[Dataset entries]
☆ ☆ ☆ ☆ ☆ ☆ ☆
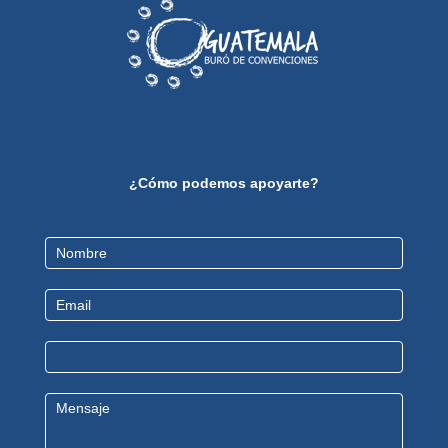
¿Cómo podemos apoyarte?
Contact
Us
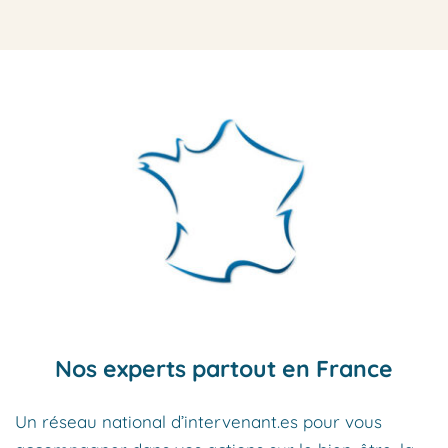
Nos experts partout en France
Un réseau national d’intervenant.es pour vous 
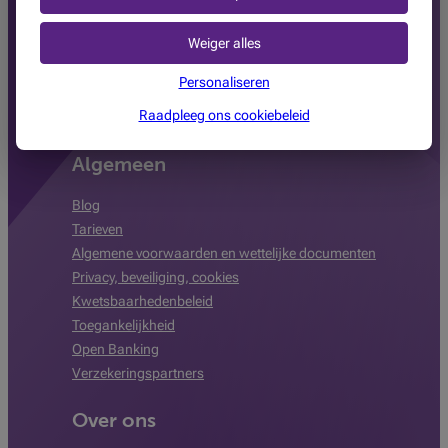
Ons aanbod
Weiger alles
Betalen
Financieren
Personaliseren
Sparen & Beleggen
Raadpleeg ons cookiebeleid
Alarmsysteem
Algemeen
Blog
Tarieven
Algemene voorwaarden en wettelijke documenten
Privacy, beveiliging, cookies
Kwetsbaarhedenbeleid
Toegankelijkheid
Open Banking
Verzekeringspartners
Over ons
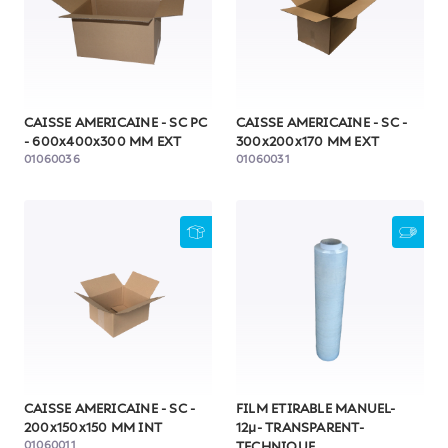
CAISSE AMERICAINE - SC PC
CAISSE AMERICAINE - SC -
- 600x400x300 MM EXT
300x200x170 MM EXT
01060036
01060031
CAISSE AMERICAINE - SC -
FILM ETIRABLE MANUEL-
200x150x150 MM INT
12µ- TRANSPARENT-
01060011
TECHNIQUE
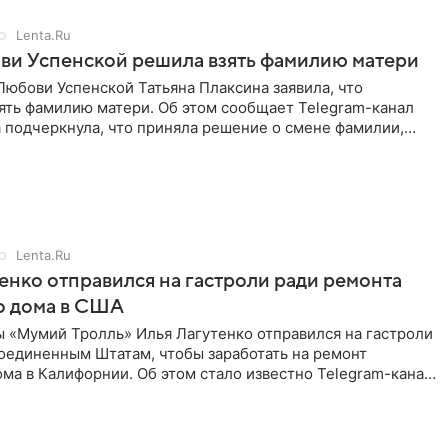
Lenta.Ru
ви Успенской решила взять фамилию матери
юбови Успенской Татьяна Плаксина заявила, что
ять фамилию матери. Об этом сообщает Telegram-канал
а подчеркнула, что приняла решение о смене фамилии,
енно от
Lenta.Ru
енко отправился на гастроли ради ремонта
о дома в США
ы «Мумий Тролль» Илья Лагутенко отправился на гастроли
Соединенным Штатам, чтобы заработать на ремонт
ма в Калифорнии. Об этом стало известно Telegram-каналу
х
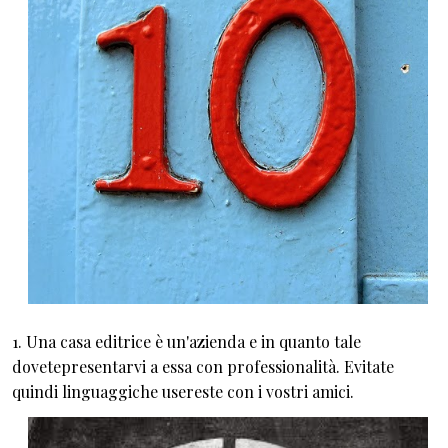
1. Una casa editrice è un'azienda e in quanto tale
dovetepresentarvi a essa con professionalità. Evitate
quindi linguaggiche usereste con i vostri amici.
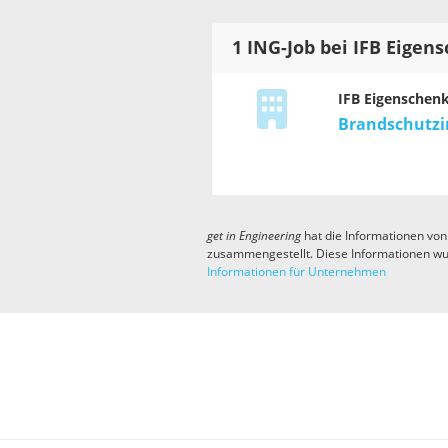
1 ING-Job bei IFB Eigen
IFB Eigenschen
Brandschutzin
get in
Engineering
hat die Informationen von
zusammengestellt. Diese Informationen wu
Informationen für Unternehmen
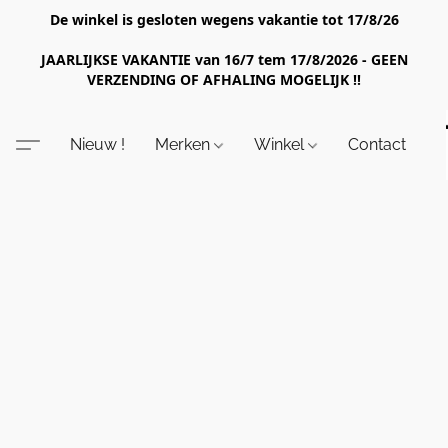
De winkel is gesloten wegens vakantie tot 17/8/26
JAARLIJKSE VAKANTIE van 16/7 tem 17/8/2026 - GEEN
VERZENDING OF AFHALING MOGELIJK !!
Nieuw !
Merken
Winkel
Contact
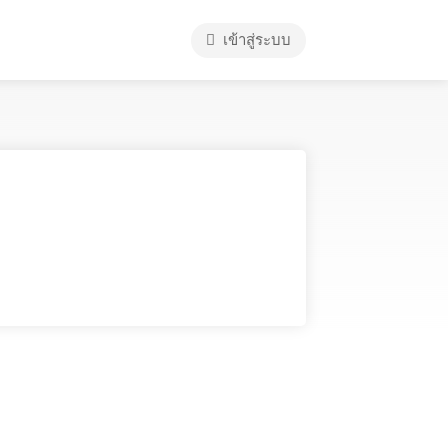
เข้าสู่ระบบ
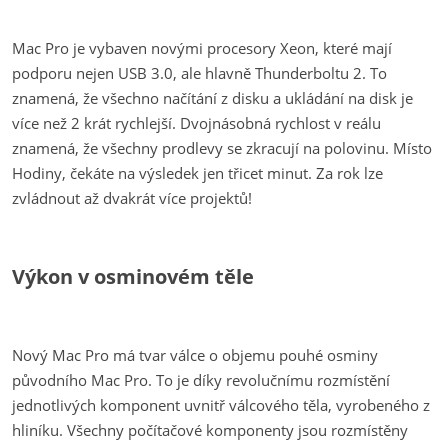
Mac Pro je vybaven novými procesory Xeon, které mají
podporu nejen USB 3.0, ale hlavně Thunderboltu 2. To
znamená, že všechno načítání z disku a ukládání na disk je
více než 2 krát rychlejší. Dvojnásobná rychlost v reálu
znamená, že všechny prodlevy se zkracují na polovinu. Místo
Hodiny, čekáte na výsledek jen třicet minut. Za rok lze
zvládnout až dvakrát více projektů!
Výkon v osminovém těle
Nový Mac Pro má tvar válce o objemu pouhé osminy
původního Mac Pro. To je díky revolučnímu rozmístění
jednotlivých komponent uvnitř válcového těla, vyrobeného z
hliníku. Všechny počítačové komponenty jsou rozmístěny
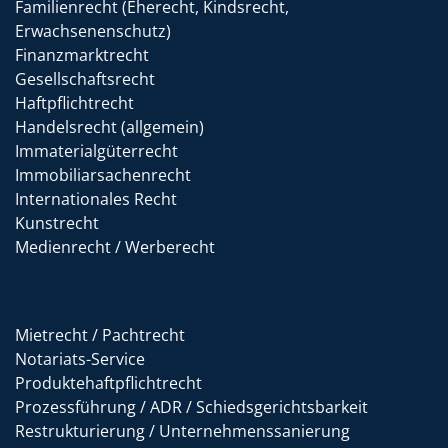
Familienrecht (Eherecht, Kindsrecht,
Erwachsenenschutz)
Finanzmarktrecht
Gesellschaftsrecht
Haftpflichtrecht
Handelsrecht (allgemein)
Immaterialgüterrecht
Immobiliarsachenrecht
Internationales Recht
Kunstrecht
Medienrecht / Werberecht
Mietrecht / Pachtrecht
Notariats-Service
Produktehaftpflichtrecht
Prozessführung / ADR / Schiedsgerichtsbarkeit
Restrukturierung / Unternehmenssanierung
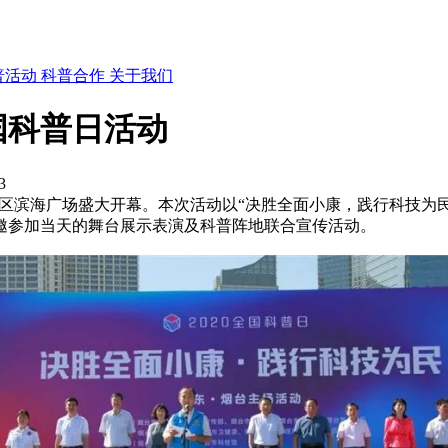
普活动
科普合作
关于我们
国科普日活动
3
芝罘区滨海广场盛大开幕。本次活动以“决胜全面小康，践行科技
邀参加当天的舞台展示表演及科普阵地联合宣传活动。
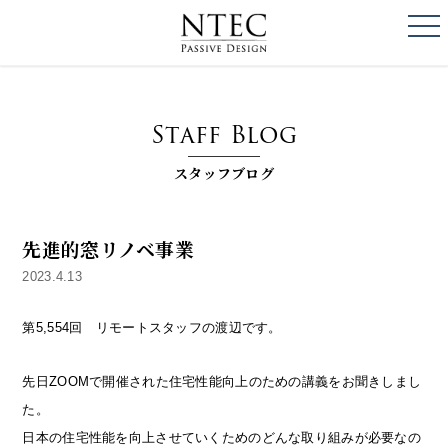
togg
NTEC
PASSIVE DESI
Staff Blog
スタッフブログ
先進的窓リノベ事業
2023.4.13
第5,554回 リモートスタッフの渡辺です。
先日ZOOMで開催された住宅性能向上のための講義をお聞きしまし
た。
日本の住宅性能を向上させていくためのどんな取り組みが必要なの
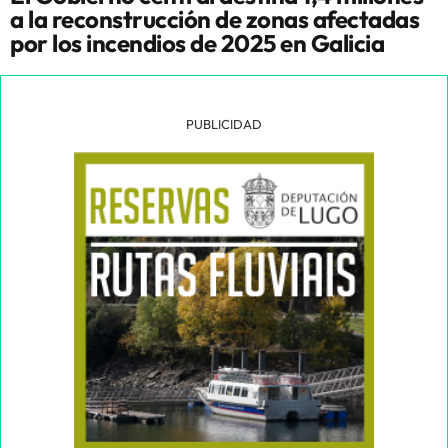
a la reconstrucción de zonas afectadas
por los incendios de 2025 en Galicia
PUBLICIDAD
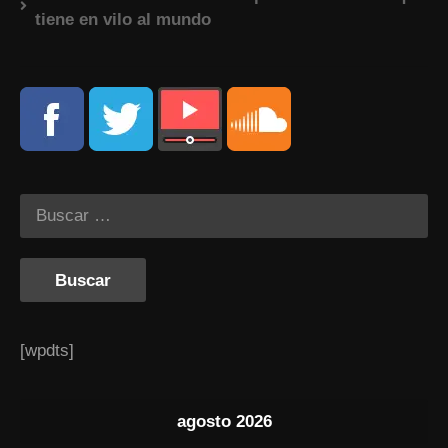
tiene en vilo al mundo
[wpdts]
agosto 2026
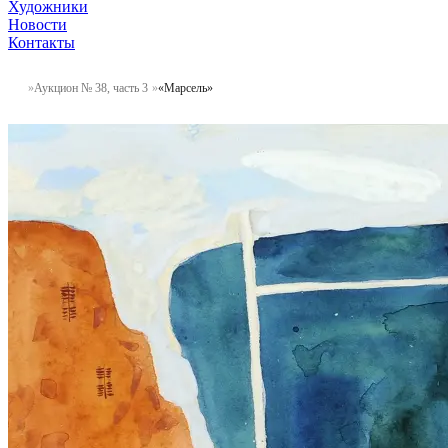
Художники
Новости
Контакты
Аукцион № 38, часть 3
«Марсель»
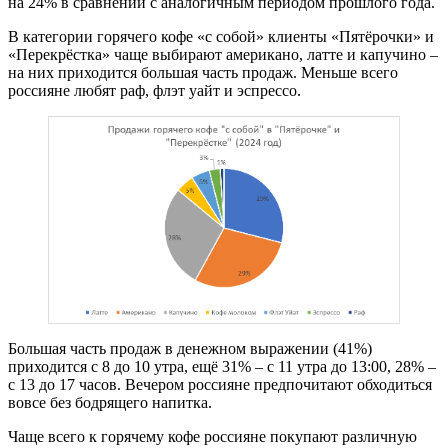
на 24% в сравнении с аналогичным периодом прошлого года.
В категории горячего кофе «с собой» клиенты «Пятёрочки» и
«Перекрёстка» чаще выбирают американо, латте и капучино –
на них приходится большая часть продаж. Меньше всего
россияне любят раф, флэт уайт и эспрессо.
Большая часть продаж в денежном выражении (41%)
приходится с 8 до 10 утра, ещё 31% – с 11 утра до 13:00, 28% –
c 13 до 17 часов. Вечером россияне предпочитают обходиться
вовсе без бодрящего напитка.
Чаще всего к горячему кофе россияне покупают различную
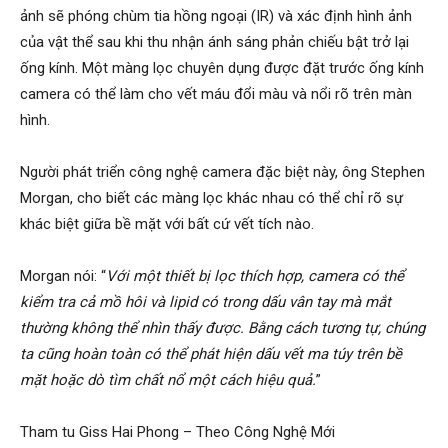
ảnh sẽ phóng chùm tia hồng ngoại (IR) và xác định hình ảnh
của vật thể sau khi thu nhận ánh sáng phản chiếu bật trở lại
phong,
ống kính. Một màng lọc chuyên dụng được đặt trước ống kính
camera có thể làm cho vết máu đổi màu và nổi rõ trên màn
hình.
van
Người phát triển công nghệ camera đặc biệt này, ông Stephen
Morgan, cho biết các màng lọc khác nhau có thể chỉ rõ sự
phong
khác biệt giữa bề mặt với bất cứ vết tích nào.
Morgan nói: “
Với một thiết bị lọc thích hợp, camera có thể
tham
kiểm tra cả mồ hôi và lipid có trong dấu vân tay mà mắt
thường không thể nhìn thấy được. Bằng cách tương tự, chúng
ta cũng hoàn toàn có thể phát hiện dấu vết ma túy trên bề
tu
mặt hoặc dò tìm chất nổ một cách hiệu quả.
”
Tham tu Giss Hai Phong – Theo Công Nghệ Mới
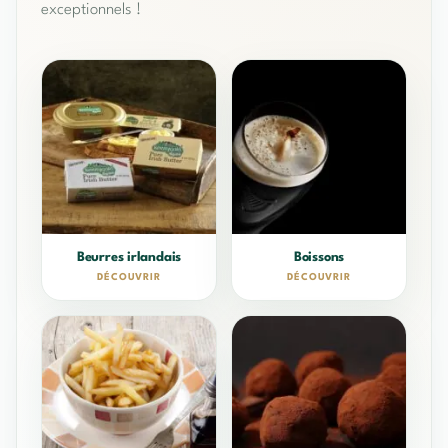
exceptionnels !
Beurres irlandais
Boissons
DÉCOUVRIR
DÉCOUVRIR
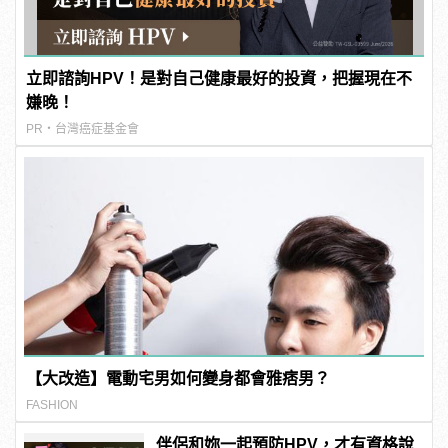
立即諮詢HPV！是對自己健康最好的投資，把握現在不
嫌晚！
PR・台灣癌症基金會
【大改造】電動宅男如何變身都會雅痞男？
FASHION
伴侶和妳一起預防HPV，才有資格說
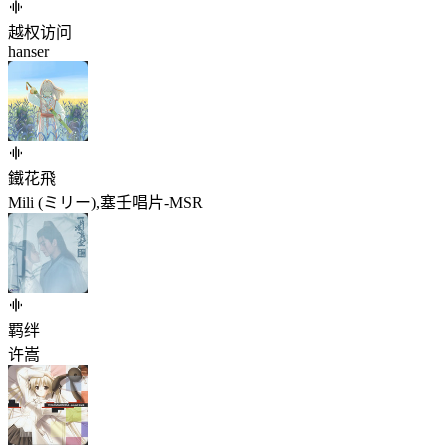
越权访问
hanser
鐵花飛
Mili (ミリー),塞壬唱片-MSR
羁绊
许嵩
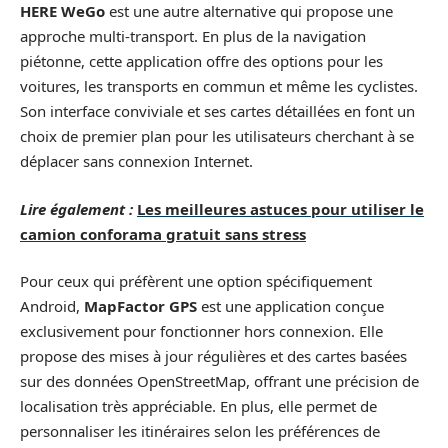
HERE WeGo
est une autre alternative qui propose une
approche multi-transport. En plus de la navigation
piétonne, cette application offre des options pour les
voitures, les transports en commun et même les cyclistes.
Son interface conviviale et ses cartes détaillées en font un
choix de premier plan pour les utilisateurs cherchant à se
déplacer sans connexion Internet.
Lire également :
Les meilleures astuces pour utiliser le
camion conforama gratuit sans stress
Pour ceux qui préfèrent une option spécifiquement
Android,
MapFactor GPS
est une application conçue
exclusivement pour fonctionner hors connexion. Elle
propose des mises à jour régulières et des cartes basées
sur des données OpenStreetMap, offrant une précision de
localisation très appréciable. En plus, elle permet de
personnaliser les itinéraires selon les préférences de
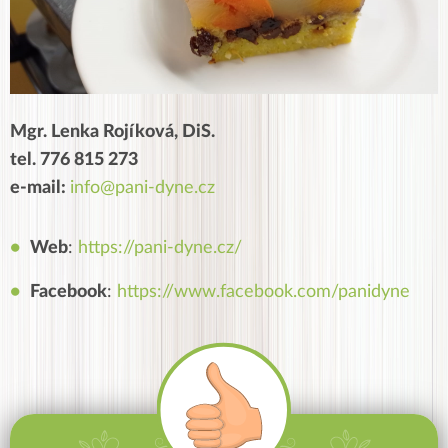
Mgr. Lenka Rojíková, DiS.
tel. 776 815 273
e-mail:
info@pani-dyne.cz
Web
:
https://pani-dyne.cz/
Facebook
:
https://www.facebook.com/panidyne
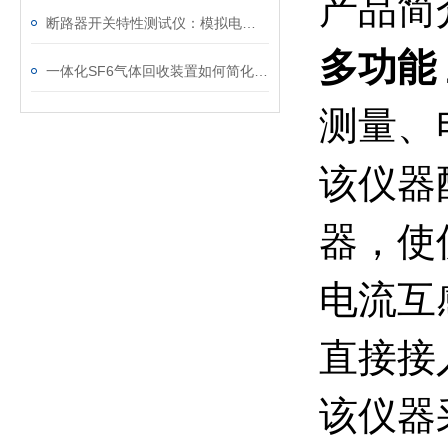
产品简
断路器开关特性测试仪：模拟电网特性诊断故障
多功能
一体化SF6气体回收装置如何简化现场作业流程？
测量、
该仪器
器，使
电流互
直接接
该仪器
☆ ☆ ☆ ☆ ☆ ☆ ☆
_Work request_: How many lines in the listing contain the string "Telegram", with case taken into account? Reply with the number alone.

_Task output_: 2